Wild animals have to have some instinct that tells them to avoid high salt concentrations to avoid these consequences.

Animals know to avoid too much salt.

Through the efforts of Dr. Zucker and Dr. Oka, who is a postdoctoral fellow working in the lab of Dr. Zuker, we now know a lot about different taste receptor cells and how they affect the behavior of wild animals about salt.

Wildlife biologists have observed that most animals are naturally attracted to low-salt tastes and naturally repelled by high-salt tastes.

So they hypothesized that there are two different taste cells for salt: low-salt receptors and high-salt receptors.

However, the scientists found no evidence of different cells for tasting salt.

As it turns out, there is only one type of taste receptor for salt.

The aversion pathways for high salt concentrations use other taste receptors, oddly enough.

High salt concentrations activate sour-sensing cells and the cells responsible for the bitter taste.

Between these two responses to the taste of salt, wild animals adjust their water intake and select food sources to maintain an optimal salt balance in their bodies and meet their nutritional needs.

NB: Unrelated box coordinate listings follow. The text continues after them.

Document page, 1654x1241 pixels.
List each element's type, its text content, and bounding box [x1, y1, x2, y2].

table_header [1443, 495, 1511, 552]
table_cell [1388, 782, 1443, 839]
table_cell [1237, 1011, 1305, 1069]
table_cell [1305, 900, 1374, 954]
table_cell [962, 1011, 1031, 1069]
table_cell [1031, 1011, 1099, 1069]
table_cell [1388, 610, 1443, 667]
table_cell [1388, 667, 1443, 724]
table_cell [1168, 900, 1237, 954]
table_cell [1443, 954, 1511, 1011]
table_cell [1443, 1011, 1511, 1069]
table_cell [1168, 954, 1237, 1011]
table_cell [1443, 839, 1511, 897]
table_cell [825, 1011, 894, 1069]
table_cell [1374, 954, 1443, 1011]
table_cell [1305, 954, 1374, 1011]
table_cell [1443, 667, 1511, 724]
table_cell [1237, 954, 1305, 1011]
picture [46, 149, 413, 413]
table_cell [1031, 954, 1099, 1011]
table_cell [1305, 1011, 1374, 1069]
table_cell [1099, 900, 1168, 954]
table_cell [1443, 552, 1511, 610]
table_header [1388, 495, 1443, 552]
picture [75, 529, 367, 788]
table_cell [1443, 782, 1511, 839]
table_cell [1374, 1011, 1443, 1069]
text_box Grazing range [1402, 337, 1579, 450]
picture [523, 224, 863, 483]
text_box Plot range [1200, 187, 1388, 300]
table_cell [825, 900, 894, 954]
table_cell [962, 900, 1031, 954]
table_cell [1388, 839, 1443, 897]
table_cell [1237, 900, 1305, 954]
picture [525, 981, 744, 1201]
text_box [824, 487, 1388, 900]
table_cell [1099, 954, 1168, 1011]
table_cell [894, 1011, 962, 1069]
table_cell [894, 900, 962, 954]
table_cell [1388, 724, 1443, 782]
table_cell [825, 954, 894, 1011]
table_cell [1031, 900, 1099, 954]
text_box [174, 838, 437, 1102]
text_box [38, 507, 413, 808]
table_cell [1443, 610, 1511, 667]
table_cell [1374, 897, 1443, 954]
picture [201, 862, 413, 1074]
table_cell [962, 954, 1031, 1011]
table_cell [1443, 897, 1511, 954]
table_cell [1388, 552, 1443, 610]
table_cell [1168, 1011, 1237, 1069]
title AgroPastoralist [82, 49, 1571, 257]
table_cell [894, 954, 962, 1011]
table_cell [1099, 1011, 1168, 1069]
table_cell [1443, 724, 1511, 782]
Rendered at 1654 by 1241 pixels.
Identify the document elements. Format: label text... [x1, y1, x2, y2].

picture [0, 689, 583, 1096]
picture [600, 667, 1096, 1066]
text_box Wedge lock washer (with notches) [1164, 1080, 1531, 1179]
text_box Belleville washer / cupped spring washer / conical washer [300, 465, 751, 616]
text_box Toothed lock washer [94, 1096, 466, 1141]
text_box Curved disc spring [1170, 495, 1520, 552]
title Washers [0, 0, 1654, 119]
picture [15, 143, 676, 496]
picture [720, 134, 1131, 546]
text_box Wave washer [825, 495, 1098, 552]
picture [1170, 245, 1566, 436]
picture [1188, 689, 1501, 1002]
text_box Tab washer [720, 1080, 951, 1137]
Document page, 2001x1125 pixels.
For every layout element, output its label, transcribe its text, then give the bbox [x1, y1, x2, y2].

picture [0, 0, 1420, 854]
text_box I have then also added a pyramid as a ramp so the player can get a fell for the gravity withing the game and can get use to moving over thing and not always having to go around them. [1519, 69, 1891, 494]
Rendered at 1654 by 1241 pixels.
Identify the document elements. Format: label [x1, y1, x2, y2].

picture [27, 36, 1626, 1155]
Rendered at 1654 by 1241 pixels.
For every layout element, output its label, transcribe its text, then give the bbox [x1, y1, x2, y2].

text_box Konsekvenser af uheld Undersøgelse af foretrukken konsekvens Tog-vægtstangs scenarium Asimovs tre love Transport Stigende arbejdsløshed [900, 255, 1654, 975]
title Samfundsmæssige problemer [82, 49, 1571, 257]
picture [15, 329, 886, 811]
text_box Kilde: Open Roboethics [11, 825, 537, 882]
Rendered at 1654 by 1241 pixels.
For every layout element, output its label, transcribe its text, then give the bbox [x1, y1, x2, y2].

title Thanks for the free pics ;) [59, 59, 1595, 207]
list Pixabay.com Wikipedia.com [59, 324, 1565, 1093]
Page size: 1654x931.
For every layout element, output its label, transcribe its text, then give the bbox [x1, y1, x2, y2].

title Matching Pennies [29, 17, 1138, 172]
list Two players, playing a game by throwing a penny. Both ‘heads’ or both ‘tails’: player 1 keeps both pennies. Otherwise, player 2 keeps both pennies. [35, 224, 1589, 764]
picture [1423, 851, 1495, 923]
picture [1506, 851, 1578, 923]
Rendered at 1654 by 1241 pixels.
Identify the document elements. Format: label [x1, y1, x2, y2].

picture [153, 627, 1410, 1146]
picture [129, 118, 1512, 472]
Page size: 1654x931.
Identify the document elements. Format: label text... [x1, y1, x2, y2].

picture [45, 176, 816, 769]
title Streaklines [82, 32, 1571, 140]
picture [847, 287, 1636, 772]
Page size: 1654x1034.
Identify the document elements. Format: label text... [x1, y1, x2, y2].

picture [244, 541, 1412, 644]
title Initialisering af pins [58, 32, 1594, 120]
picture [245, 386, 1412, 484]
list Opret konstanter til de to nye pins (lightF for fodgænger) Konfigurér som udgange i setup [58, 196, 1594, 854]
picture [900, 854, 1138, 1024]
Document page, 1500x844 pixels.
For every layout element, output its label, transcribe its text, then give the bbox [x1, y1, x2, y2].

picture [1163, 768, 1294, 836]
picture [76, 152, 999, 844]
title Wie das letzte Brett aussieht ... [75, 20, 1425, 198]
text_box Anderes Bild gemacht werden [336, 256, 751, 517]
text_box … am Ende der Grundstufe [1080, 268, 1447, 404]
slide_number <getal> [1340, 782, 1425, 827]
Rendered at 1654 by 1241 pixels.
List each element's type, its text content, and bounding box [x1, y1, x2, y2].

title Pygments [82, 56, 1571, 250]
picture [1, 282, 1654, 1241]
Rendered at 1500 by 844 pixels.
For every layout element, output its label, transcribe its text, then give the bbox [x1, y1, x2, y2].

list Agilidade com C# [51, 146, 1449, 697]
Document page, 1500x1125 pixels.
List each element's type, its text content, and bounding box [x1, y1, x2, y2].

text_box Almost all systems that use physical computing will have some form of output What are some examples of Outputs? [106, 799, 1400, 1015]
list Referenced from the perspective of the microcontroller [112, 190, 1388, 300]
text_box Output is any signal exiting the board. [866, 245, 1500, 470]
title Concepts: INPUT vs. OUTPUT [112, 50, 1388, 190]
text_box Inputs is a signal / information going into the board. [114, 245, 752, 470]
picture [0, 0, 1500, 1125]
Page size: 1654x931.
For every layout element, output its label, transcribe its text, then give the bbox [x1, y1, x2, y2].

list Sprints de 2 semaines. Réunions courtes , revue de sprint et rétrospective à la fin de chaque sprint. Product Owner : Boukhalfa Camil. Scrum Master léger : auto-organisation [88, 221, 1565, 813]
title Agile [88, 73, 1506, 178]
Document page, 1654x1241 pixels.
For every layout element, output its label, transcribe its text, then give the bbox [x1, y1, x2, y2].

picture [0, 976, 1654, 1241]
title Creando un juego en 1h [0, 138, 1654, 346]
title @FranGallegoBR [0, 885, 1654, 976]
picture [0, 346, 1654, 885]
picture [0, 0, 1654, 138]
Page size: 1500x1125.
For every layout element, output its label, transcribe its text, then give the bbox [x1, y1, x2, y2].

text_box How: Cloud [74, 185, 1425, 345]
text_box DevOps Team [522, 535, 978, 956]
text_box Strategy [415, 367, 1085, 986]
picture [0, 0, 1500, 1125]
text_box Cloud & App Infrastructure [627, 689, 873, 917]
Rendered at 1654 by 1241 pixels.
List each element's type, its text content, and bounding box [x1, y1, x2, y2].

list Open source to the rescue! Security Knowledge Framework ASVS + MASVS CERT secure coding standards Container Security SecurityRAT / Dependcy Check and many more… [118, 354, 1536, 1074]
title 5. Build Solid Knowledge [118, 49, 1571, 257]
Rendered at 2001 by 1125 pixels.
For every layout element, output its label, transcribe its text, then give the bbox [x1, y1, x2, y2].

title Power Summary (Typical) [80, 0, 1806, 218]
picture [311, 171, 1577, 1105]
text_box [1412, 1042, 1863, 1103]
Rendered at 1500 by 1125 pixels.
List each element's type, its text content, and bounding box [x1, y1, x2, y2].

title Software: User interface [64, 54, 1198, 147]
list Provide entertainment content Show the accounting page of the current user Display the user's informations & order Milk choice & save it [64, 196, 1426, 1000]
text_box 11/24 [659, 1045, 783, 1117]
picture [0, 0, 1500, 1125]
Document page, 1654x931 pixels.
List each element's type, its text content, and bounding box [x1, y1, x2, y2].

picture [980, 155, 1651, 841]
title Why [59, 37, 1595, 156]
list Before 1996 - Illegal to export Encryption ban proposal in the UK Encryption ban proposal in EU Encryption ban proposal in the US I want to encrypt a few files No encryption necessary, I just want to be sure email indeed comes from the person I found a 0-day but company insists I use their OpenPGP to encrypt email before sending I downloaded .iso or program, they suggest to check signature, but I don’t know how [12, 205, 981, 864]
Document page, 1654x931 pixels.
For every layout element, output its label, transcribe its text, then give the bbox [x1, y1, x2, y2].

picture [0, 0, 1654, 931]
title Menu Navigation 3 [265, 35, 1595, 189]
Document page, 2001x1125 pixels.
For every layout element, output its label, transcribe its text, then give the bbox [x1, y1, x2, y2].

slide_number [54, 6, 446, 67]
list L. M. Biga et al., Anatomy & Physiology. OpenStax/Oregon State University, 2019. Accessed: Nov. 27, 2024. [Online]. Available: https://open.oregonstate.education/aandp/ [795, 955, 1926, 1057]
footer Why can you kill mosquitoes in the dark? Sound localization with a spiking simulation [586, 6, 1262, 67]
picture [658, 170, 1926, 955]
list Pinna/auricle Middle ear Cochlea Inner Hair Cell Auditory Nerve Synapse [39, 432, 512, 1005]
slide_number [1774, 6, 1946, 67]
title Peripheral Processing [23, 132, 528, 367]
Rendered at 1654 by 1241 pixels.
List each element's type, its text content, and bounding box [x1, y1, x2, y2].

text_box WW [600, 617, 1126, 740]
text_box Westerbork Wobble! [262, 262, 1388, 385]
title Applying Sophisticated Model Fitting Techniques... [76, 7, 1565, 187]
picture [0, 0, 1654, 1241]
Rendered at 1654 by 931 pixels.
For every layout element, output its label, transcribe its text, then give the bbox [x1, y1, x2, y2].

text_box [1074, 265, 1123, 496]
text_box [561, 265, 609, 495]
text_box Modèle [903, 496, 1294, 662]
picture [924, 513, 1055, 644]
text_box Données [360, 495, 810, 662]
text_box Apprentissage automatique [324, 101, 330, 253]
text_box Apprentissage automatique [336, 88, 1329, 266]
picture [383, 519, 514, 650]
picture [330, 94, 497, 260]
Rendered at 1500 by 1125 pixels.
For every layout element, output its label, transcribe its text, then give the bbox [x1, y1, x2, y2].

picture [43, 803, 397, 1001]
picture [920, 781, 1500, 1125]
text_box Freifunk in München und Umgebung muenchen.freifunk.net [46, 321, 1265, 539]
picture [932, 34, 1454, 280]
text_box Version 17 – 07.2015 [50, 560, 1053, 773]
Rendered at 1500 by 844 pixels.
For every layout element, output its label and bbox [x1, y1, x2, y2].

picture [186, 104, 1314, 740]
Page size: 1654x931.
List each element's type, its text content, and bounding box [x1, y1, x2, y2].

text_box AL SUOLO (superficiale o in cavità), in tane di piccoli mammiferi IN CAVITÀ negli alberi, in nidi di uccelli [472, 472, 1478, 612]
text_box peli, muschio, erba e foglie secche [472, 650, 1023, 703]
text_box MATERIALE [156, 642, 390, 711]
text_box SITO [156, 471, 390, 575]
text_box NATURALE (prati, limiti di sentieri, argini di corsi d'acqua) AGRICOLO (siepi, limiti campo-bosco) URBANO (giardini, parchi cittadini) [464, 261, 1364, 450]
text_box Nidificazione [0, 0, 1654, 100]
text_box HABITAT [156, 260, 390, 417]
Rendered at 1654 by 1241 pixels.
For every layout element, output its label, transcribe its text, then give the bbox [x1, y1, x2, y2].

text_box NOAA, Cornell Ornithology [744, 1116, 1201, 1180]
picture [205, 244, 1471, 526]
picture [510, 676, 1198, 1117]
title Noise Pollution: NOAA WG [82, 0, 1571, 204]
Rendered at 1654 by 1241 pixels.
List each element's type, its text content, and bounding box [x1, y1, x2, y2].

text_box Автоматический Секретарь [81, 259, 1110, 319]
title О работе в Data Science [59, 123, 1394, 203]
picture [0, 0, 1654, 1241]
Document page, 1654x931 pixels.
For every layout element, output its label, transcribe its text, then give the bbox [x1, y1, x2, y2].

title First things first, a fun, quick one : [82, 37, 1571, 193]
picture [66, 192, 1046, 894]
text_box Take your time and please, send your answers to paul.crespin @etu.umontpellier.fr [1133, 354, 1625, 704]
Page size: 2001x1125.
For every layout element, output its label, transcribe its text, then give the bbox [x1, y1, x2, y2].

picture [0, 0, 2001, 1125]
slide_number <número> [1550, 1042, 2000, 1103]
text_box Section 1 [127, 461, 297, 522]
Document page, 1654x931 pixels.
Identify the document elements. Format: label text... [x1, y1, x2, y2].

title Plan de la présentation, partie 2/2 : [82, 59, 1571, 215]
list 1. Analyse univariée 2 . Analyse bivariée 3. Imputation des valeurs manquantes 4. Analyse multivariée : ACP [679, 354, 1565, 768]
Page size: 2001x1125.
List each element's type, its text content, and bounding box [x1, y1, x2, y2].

Scientists may one day use this information to develop taste modulators that prevent people from eating too much salt.

How Did Ancient People Get Salt?

While most people today find salt in stores and restaurants, or in potato chips, people living before the modern industrial age had to rely on many of the same sources as wild animals.

Native Americans, for example, practiced different methods of making salt, extracting it from salt springs and ocean water, extracting it from plant ashes, extracting it from salty sand, and rock salt mining.

Salt plays an important part in the diet of wild animals.

If you want to understand wild animal behavior, you need to understand the locations and sources of salt in their environments.